Reproduce the patch text verbatim, starting at "diff -r 1e437b5b418a" and ending at "#define PAGE_CACHE_ATTRS (_PAGE_PAT|_PAGE_PCD|_PAGE_PWT)".

[Page text — start]

# HG changeset patch
# User Keir Fraser <keir.fraser@xxxxxxxxxx>
# Date 1225882641 0
# Node ID 5fd51e1e9c798f18a06a43c4cb83df93ac0698dd
# Parent 1e437b5b418a1c47c96f8c65442bc63ab35f671c
x86: PV support for hugepages
Hugepage support must be enabled via the hypervisor command line
option "allowhugepage". There is currently no support in the tools for
saving/restoring/migrating guests who use hugepages.
Signed-off-by: Dave McCracken <dave.mccracken@xxxxxxxxxx>
---
xen/arch/x86/mm.c | 89 ++++++++++++++++++++++++++++++++------
xen/arch/x86/traps.c | 10 ++--
xen/include/asm-x86/mm.h | 1
xen/include/asm-x86/x86_32/page.h | 2
xen/include/asm-x86/x86_64/page.h | 2
5 files changed, 86 insertions(+), 18 deletions(-)
diff -r 1e437b5b418a -r 5fd51e1e9c79 xen/arch/x86/mm.c
--- a/xen/arch/x86/mm.c Wed Nov 05 10:26:19 2008 +0000
+++ b/xen/arch/x86/mm.c Wed Nov 05 10:57:21 2008 +0000
@@ -160,6 +160,9 @@ unsigned long total_pages;
#define PAGE_CACHE_ATTRS (_PAGE_PAT|_PAGE_PCD|_PAGE_PWT)

[Page text — finish]
[Listed entries — start]

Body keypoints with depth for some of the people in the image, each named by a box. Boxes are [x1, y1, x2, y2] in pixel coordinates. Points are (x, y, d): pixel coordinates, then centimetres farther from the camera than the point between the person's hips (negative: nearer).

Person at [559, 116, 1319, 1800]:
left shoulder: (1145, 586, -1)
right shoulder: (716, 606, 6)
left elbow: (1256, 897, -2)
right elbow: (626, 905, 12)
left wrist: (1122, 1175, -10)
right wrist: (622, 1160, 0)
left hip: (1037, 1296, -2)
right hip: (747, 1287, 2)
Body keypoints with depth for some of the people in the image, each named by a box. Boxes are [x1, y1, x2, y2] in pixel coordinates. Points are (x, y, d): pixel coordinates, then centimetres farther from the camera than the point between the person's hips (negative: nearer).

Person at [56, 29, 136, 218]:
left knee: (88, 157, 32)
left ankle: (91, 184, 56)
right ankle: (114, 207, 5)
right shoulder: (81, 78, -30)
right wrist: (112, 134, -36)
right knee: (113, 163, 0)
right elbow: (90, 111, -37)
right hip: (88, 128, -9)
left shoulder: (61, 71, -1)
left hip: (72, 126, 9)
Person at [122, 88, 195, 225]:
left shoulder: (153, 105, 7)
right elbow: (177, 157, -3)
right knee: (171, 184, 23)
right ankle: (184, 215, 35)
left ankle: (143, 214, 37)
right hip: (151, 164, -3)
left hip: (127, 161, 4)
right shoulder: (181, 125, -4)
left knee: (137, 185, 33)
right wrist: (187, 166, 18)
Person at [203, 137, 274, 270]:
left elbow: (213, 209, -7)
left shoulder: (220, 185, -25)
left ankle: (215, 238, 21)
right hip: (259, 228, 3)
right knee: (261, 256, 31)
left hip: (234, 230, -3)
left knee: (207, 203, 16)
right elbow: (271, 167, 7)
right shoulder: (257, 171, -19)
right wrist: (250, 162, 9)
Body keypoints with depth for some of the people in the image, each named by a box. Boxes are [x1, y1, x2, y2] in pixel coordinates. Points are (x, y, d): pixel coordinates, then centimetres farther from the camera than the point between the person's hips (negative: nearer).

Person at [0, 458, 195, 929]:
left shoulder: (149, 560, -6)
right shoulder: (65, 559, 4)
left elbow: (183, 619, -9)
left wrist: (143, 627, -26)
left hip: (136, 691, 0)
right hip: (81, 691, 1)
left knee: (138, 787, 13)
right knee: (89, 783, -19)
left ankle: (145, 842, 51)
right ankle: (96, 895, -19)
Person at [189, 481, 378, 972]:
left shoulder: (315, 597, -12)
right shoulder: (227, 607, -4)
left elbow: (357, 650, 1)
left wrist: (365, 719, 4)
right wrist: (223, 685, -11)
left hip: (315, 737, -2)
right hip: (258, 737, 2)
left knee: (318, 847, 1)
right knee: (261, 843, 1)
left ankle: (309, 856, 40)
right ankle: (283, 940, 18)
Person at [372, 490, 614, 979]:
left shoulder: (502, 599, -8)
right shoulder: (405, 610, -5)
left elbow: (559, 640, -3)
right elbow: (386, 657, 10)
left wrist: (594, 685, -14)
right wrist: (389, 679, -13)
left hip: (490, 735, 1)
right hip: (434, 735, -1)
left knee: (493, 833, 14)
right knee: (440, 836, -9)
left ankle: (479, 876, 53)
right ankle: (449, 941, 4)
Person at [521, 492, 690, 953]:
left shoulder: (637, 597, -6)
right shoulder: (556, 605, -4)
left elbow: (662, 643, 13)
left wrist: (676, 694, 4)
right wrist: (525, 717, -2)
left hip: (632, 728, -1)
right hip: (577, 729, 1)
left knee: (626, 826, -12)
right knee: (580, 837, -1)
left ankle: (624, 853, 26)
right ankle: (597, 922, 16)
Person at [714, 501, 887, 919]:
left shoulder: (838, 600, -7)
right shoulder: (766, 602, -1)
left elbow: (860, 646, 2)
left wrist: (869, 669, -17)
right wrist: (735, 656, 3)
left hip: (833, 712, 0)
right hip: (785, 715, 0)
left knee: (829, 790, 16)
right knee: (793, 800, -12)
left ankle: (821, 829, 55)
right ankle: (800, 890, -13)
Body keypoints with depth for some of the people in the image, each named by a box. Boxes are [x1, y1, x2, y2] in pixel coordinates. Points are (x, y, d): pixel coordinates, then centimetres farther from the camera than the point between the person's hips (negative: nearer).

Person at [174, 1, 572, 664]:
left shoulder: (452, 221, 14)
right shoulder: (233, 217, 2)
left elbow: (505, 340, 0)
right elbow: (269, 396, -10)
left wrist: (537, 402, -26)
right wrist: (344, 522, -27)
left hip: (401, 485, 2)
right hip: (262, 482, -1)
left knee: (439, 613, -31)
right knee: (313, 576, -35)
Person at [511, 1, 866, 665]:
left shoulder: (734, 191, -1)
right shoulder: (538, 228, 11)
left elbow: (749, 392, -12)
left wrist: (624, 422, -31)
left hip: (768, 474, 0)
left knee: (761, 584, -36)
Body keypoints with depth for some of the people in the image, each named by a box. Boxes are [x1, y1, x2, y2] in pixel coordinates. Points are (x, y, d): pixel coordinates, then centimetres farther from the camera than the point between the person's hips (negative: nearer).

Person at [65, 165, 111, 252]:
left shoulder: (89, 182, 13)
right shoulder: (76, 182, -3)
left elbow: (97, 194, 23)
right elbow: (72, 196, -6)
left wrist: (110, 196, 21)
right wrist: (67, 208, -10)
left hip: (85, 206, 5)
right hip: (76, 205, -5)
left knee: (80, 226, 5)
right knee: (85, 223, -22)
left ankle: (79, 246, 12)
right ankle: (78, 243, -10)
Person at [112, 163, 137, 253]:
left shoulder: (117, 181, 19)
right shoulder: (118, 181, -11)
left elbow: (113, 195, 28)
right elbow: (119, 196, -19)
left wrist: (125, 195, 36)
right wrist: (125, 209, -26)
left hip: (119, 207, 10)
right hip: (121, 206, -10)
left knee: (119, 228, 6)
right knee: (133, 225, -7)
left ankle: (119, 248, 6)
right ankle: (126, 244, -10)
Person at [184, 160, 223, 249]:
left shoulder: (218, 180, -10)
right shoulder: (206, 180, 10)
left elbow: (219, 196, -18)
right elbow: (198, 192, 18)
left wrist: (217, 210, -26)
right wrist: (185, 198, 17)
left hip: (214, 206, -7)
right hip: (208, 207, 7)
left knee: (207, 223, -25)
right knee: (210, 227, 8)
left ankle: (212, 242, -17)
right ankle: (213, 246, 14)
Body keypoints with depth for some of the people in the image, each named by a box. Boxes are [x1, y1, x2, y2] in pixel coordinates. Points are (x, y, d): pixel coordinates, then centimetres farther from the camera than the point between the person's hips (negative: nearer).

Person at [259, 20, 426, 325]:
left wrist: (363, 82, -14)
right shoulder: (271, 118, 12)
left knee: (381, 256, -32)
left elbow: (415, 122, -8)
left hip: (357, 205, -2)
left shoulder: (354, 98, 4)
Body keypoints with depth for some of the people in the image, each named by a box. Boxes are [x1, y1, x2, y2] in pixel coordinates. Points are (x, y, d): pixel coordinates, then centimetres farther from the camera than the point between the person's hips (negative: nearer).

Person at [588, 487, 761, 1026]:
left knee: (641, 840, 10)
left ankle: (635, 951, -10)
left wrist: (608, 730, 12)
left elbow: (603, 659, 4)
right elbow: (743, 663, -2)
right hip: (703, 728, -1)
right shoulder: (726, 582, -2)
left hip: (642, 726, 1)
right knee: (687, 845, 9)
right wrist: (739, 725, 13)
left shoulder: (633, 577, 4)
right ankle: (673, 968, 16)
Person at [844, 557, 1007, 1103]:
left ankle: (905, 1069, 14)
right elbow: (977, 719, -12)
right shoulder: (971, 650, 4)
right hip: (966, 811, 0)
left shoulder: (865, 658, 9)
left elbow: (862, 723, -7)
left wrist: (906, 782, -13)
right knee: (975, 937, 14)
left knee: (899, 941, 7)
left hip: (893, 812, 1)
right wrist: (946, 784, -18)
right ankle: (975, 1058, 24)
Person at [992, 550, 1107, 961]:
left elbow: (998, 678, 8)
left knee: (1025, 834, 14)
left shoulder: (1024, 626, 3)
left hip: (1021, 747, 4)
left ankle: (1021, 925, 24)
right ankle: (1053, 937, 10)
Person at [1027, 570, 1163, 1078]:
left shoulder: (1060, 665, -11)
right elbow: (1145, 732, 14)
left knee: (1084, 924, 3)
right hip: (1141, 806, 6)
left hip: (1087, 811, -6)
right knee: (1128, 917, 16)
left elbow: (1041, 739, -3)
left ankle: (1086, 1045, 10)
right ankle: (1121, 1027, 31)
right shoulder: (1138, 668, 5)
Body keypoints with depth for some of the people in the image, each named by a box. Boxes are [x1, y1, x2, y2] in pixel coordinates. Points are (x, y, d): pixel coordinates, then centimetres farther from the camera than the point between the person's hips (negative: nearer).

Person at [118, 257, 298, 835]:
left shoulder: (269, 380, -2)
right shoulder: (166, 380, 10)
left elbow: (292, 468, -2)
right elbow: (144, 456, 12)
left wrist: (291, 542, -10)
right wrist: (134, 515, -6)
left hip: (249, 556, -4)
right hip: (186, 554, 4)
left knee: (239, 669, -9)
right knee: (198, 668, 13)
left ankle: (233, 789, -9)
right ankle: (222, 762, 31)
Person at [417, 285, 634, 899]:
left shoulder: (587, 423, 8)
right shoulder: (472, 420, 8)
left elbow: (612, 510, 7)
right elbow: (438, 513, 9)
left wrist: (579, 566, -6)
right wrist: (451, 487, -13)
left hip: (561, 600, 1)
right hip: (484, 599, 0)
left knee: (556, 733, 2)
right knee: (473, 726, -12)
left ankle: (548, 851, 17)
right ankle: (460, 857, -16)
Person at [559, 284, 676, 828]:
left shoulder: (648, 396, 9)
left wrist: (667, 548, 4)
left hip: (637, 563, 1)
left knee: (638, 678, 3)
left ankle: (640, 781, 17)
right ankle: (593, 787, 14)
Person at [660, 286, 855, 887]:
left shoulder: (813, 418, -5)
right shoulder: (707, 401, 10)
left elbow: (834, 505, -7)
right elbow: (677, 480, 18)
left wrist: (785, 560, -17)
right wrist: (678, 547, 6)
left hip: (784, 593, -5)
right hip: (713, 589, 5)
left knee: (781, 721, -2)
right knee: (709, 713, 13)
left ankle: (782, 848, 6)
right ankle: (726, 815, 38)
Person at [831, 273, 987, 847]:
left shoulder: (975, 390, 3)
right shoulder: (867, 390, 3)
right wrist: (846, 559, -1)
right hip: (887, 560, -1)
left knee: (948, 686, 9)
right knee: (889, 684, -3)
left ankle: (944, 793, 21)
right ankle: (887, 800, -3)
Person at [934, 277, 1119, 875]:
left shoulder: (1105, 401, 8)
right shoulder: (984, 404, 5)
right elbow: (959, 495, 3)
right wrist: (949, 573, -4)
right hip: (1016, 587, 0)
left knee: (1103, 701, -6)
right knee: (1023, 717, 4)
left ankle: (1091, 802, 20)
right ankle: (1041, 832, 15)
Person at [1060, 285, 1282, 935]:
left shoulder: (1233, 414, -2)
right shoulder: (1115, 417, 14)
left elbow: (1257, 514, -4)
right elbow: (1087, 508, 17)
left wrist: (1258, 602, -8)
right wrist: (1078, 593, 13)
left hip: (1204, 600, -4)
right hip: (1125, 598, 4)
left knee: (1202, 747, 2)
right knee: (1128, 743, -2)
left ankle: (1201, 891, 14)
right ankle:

[Listed entries — finish]

- **Final answer**
diff -r 1e437b5b418a -r 5fd51e1e9c79 xen/arch/x86/mm.c
--- a/xen/arch/x86/mm.c Wed Nov 05 10:26:19 2008 +0000
+++ b/xen/arch/x86/mm.c Wed Nov 05 10:57:21 2008 +0000
@@ -160,6 +160,9 @@ unsigned long total_pages;
#define PAGE_CACHE_ATTRS (_PAGE_PAT|_PAGE_PCD|_PAGE_PWT)